Yavru köpeğe “Kuyu” ismi verilmesi, hepimizin ortak itirafı aslında. O köpek artık bu ülkenin vaziyetini adında taşıyor. Fakat onun kuyudan çıkması için günler ve geceler boyu dilek tutanlar aynı dileği kendileri ve “başkaları” için de tutmalı, hepimizi kör kuyulara mahkum edenlere karşı ses çıkarmalı. Ses çıkaran olmazsa, kuyudan çıkış da yok. Kuyu kurtuldu. Sıra bizde.
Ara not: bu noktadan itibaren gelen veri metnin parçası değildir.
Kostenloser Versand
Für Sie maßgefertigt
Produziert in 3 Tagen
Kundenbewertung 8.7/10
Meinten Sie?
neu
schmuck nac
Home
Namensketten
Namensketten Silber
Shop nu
10 gün boyunca çapı 30 santim, derinliği 70 metre olan bir kuyuda mahsur kalan yavru köpeğin kurtarılışı, her kesimden vicdanlı insanlarda ortak bir sevinç yarattı. Üstelik belki de ilk kez bu ülkenin kötücül güruhu sevinenlere dil uzatamadı. Çünkü Kuyu’nun “neden oraya düştüğünü” soramazlardı. Annesinin “ihmalkârlığından”, köpek cinsinin “aptallığından”, kendi yavrularını ulu orta sahipsiz bırakışından dem vurup nefret dillerini piyasaya süremezlerdi. “Burada ne işi vardı, kendi ülkesinde kalsaydı” diyemezlerdi. “Zaten bunlar yollu, su testisi su yolunda kırılır” imasında bulunamazlardı. “Ailesi şu örgüte yakın”, “sicili kabarık” gibi haberler yapamazlardı.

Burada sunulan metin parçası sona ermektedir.